The supermarket chain had confirmed on Friday that a “number of colleagues” at the branch were off work due to “self-isolation, test and trace, or COVID-19.”
It also confirmed that one staff member had passed away, without confirming the cause of death “out of respect for the employee’s family.”
The store has now reopened after a few hours of closure.
A spokesperson for the supermarket chain said the store was closed to allow a deep clean.
“The safety of our colleagues and customers is our immediate priority,” the spokesperson wrote, in a statement emailed to The Epoch Times.
“Our Stretford Extra is now open again after a temporary closure to carry out a deep clean and ensure that colleagues can get tested before entering the store,” the statement reads.
‘We continue to work in partnership with Trafford Council and follow all Government guidance and recommendations agreed in consultation with the local Public Health authority, and apologise for any disruption this may have caused,” it added.
The store said that it started testing all of the branch’s 455 staff members since Friday in partnership with Trafford Council.
It also said that the store has a number of measures in place to minimise the spread of the CCP (Chinese Communist Party) virus, commonly known as the novel coronavirus.
Prime Minister Boris Johnson on Friday reminded people to follow government guidelines while shopping in supermarkets.
“Please remember that this disease can be passed on not just by standing too near someone in a supermarket queue, but also by handling something touched by an infected person,” Johnson said in a televised briefing.

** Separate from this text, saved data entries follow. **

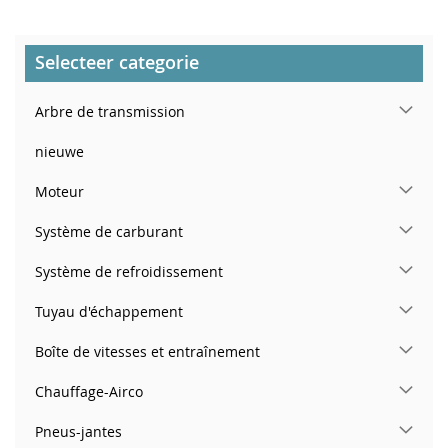
Selecteer categorie
Arbre de transmission
nieuwe
Moteur
Système de carburant
Système de refroidissement
Tuyau d'échappement
Boîte de vitesses et entraînement
Chauffage-Airco
Pneus-jantes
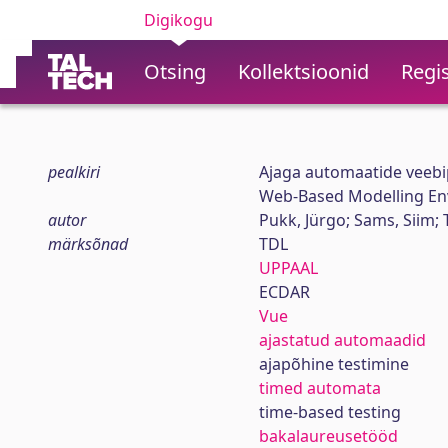
Digikogu
Otsing
Kollektsioonid
Regis
pealkiri
Ajaga automaatide veeb
Web-Based Modelling En
autor
Pukk, Jürgo; Sams, Siim; 
märksõnad
TDL
UPPAAL
ECDAR
Vue
ajastatud automaadid
ajapõhine testimine
timed automata
time-based testing
bakalaureusetööd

“And remember also that one in three people with COVID have no symptoms. And that’s why that original message of ‘hand, face, space, washing your hands’ is as important as it has ever been.”
Tesco on Tuesday joined other major supermarkets in the UK that said that customers not wearing a face covering would be denied entry to their stores.
Laws enacted in the spring mandate face-coverings in indoor public areas, with exceptions, but stores have generally taken a light-touch approach, preferring to offer masks for free, but not to challenge.
The shift in policy chimes with a tougher approach by police under England’s third lockdown to the enforcement of laws aimed at stemming the spread of the CCP virus.
Simon Veazey contributed to this report.